Task directions: Count the lines in the material below that include the word "whiskers". Give only the number.

Extracted material:
┄┄┄┄┄┄

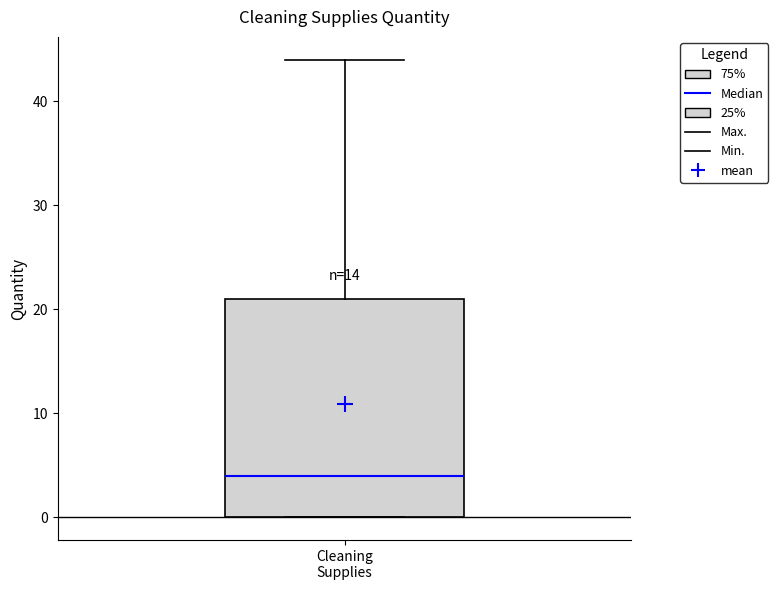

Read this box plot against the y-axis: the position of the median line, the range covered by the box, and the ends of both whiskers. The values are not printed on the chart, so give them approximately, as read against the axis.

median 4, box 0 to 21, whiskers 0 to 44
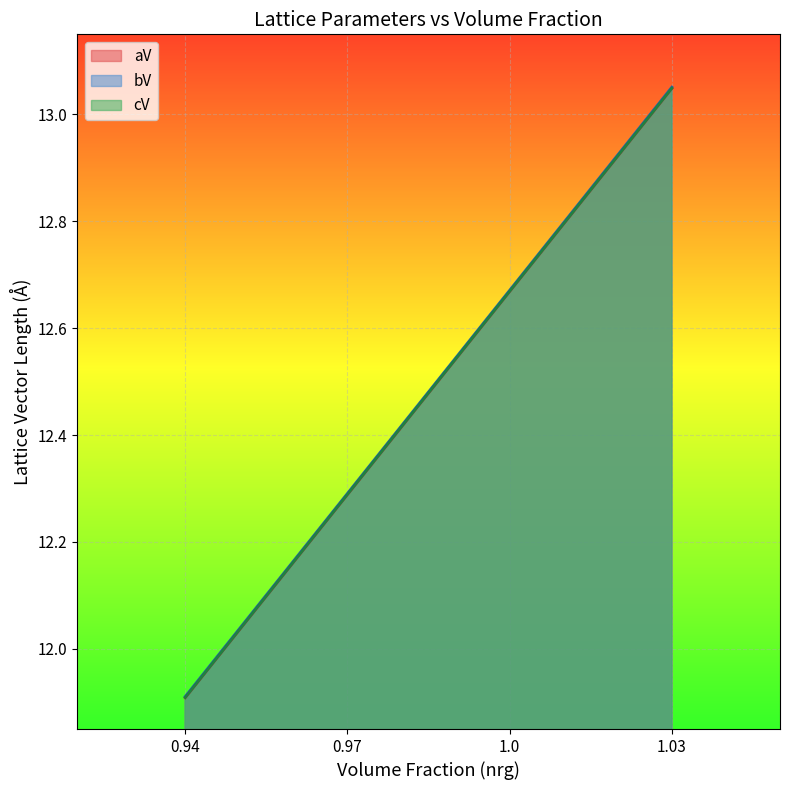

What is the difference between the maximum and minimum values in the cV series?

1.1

┄┄┄┄┄┄

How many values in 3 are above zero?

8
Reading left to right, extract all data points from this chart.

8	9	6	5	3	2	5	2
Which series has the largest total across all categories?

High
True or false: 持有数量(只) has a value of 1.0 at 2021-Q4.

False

┄┄┄┄┄┄

Expected answer: 2